Several studies show that the subsidy led to more eligible people signing up for COBRA. Before Congress approved the subsidy in February 2009, about 19 percent of those eligible took advantage of the program; since then, that figure has doubled to 39 percent, according to Hewitt Associates, a benefits consulting firm. Ceridian, another benefits firm, found the rate increased from 12 percent to 18 percent. Hewitt surveyed mostly large firms, averaging 40,000 employees each. Ceridian’s survey was among employers with an average of 150 workers.
Diana Hagenbaugh’s COBRA subsidy just expired after 15 months. Her August insurance premium is set to rise from $153 to $455 a month for individual coverage. Before she pays the bill, the 50-year-old Redding, Calif., woman hopes to find a lower-cost plan.

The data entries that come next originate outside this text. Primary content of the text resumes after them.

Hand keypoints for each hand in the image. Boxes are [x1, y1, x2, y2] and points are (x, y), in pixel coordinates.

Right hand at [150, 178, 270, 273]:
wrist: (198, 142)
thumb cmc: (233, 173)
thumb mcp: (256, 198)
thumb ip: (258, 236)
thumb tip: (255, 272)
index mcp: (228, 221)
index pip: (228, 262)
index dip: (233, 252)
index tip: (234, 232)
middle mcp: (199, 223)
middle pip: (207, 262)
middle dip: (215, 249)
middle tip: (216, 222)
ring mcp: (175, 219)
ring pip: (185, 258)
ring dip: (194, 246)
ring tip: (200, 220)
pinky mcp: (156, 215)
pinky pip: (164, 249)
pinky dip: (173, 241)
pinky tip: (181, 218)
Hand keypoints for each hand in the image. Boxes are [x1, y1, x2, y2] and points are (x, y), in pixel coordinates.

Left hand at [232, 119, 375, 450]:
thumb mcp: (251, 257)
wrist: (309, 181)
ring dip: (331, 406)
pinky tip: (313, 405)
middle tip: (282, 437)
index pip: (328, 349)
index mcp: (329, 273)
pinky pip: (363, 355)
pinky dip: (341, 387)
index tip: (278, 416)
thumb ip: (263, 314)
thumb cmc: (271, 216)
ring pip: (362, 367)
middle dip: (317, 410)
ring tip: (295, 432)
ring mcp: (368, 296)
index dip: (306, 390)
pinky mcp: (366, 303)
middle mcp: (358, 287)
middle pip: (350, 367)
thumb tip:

When her husband was laid off from his banking job in May 2009, they both lost his employer health benefits. He was able to get Medicare because he’s 66; she turned to COBRA.
Although Hagenbaugh is concerned about higher insurance costs, she is not angry with Congress. “I can see this issue from both sides,” she said. “Right now, I need insurance… but I certainly understand how we can’t keep running up the deficit.”